- **Work required**: Omit the images, then repeat the listing exactly.

- **Study material**:

=====

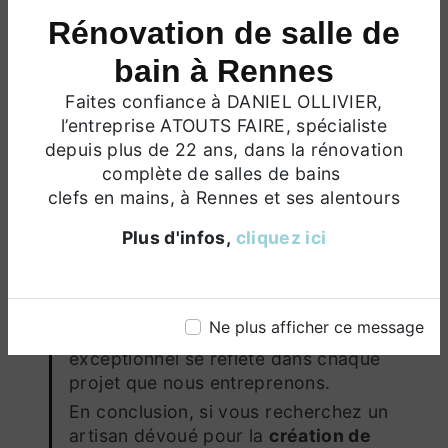
bain. De l'intégration de technologies
Rénovation de salle de
modernes aux solutions d'économie
bain à Rennes
d'eau, nous nous efforçons d'offrir
des salles de bain qui répondent aux
Faites confiance à DANIEL OLLIVIER,
normes les plus élevées en termes de
l’entreprise ATOUTS FAIRE, spécialiste
durabilité et de confort.
depuis plus de 22 ans, dans la rénovation
Engagés envers la Satisfaction du Client
complète de salles de bains
La satisfaction du client est notre
clefs en mains, à Rennes et ses alentours
priorité absolue. Nous collaborons
Plus d'infos,
cliquez ici
étroitement avec chaque client,
écoutant attentivement leurs
préoccupations et répondant à leurs
besoins spécifiques. Notre
Ne plus afficher ce message
engagement envers un service
exceptionnel se reflète dans chaque
projet que nous entreprenons.
En conclusion, si vous recherchez un
artisan dévoué pour la
création de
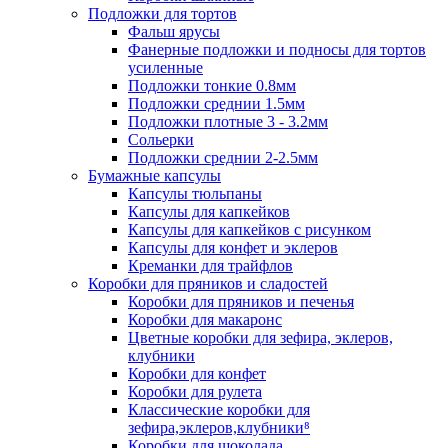
Подложки для тортов
Фальш ярусы
Фанерные подложки и подносы для тортов
усиленные
Подложки тонкие 0.8мм
Подложки среднии 1.5мм
Подложки плотные 3 - 3.2мм
Сольерки
Подложки среднии 2-2.5мм
Бумажные капсулы
Капсулы тюльпаны
Капсулы для капкейков
Капсулы для капкейков с рисунком
Капсулы для конфет и эклеров
Креманки для трайфлов
Коробки для пряников и сладостей
Коробки для пряников и печенья
Коробки для макаронс
Цветные коробки для зефира, эклеров,
клубники
Коробки для конфет
Коробки для рулета
Классические коробки для
зефира,эклеров,клубники⁸
Коробки для шоколада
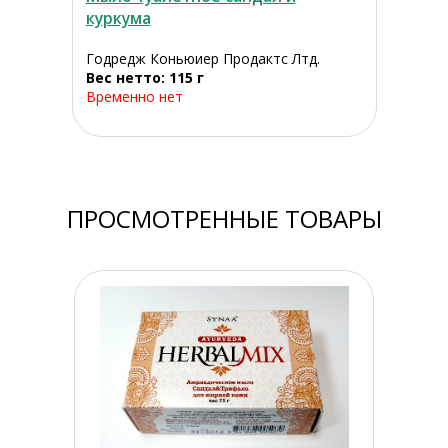
куркума
Годредж Коньюиер Продактс Лтд.
Вес нетто: 115 г
Временно нет
ПРОСМОТРЕННЫЕ ТОВАРЫ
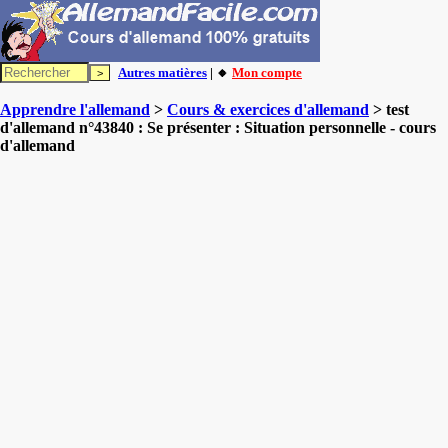
Autres matières
| 🔸
Mon compte
Apprendre l'allemand
>
Cours & exercices d'allemand
> test
d'allemand n°43840 : Se présenter : Situation personnelle - cours
d'allemand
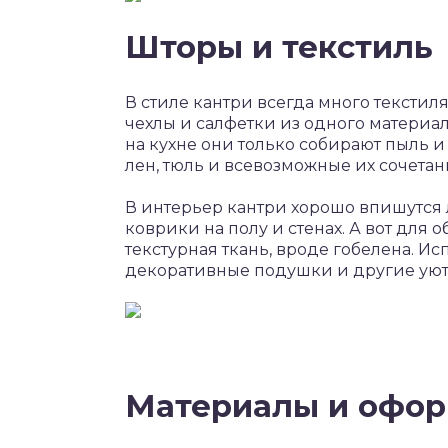
Шторы и текстиль
В стиле кантри всегда много текстиля
чехлы и салфетки из одного материа
на кухне они только собирают пыль и
лен, тюль и всевозможные их сочетан
В интерьер кантри хорошо впишутся 
коврики на полу и стенах. А вот для
текстурная ткань, вроде гобелена. Ис
декоративные подушки и другие уют
Материалы и офо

=====

- **Output of the exercise**:
bain. De l'intégration de technologies
Rénovation de salle de
modernes aux solutions d'économie
bain à Rennes
d'eau, nous nous efforçons d'offrir
des salles de bain qui répondent aux
Faites confiance à DANIEL OLLIVIER,
normes les plus élevées en termes de
l’entreprise ATOUTS FAIRE, spécialiste
durabilité et de confort.
depuis plus de 22 ans, dans la rénovation
Engagés envers la Satisfaction du Client
complète de salles de bains
La satisfaction du client est notre
clefs en mains, à Rennes et ses alentours
priorité absolue. Nous collaborons
Plus d'infos,
cliquez ici
étroitement avec chaque client,
écoutant attentivement leurs
préoccupations et répondant à leurs
besoins spécifiques. Notre
Ne plus afficher ce message
engagement envers un service
exceptionnel se reflète dans chaque
projet que nous entreprenons.
En conclusion, si vous recherchez un
artisan dévoué pour la
création de
Подложки для тортов
Фальш ярусы
Фанерные подложки и подносы для тортов
усиленные
Подложки тонкие 0.8мм
Подложки среднии 1.5мм
Подложки плотные 3 - 3.2мм
Сольерки
Подложки среднии 2-2.5мм
Бумажные капсулы
Капсулы тюльпаны
Капсулы для капкейков
Капсулы для капкейков с рисунком
Капсулы для конфет и эклеров
Креманки для трайфлов
Коробки для пряников и сладостей
Коробки для пряников и печенья
Коробки для макаронс
Цветные коробки для зефира, эклеров,
клубники
Коробки для конфет
Коробки для рулета
Классические коробки для
зефира,эклеров,клубники⁸
Коробки для шоколада
куркума
Годредж Коньюиер Продактс Лтд.
Вес нетто: 115 г
Временно нет
ПРОСМОТРЕННЫЕ ТОВАРЫ
Autres matières
| 🔸
Mon compte
Apprendre l'allemand
>
Cours & exercices d'allemand
> test
d'allemand n°43840 : Se présenter : Situation personnelle - cours
d'allemand
Шторы и текстиль
В стиле кантри всегда много текстиля
чехлы и салфетки из одного материа
на кухне они только собирают пыль и
лен, тюль и всевозможные их сочетан
В интерьер кантри хорошо впишутся 
коврики на полу и стенах. А вот для
текстурная ткань, вроде гобелена. Ис
декоративные подушки и другие уют
Материалы и офо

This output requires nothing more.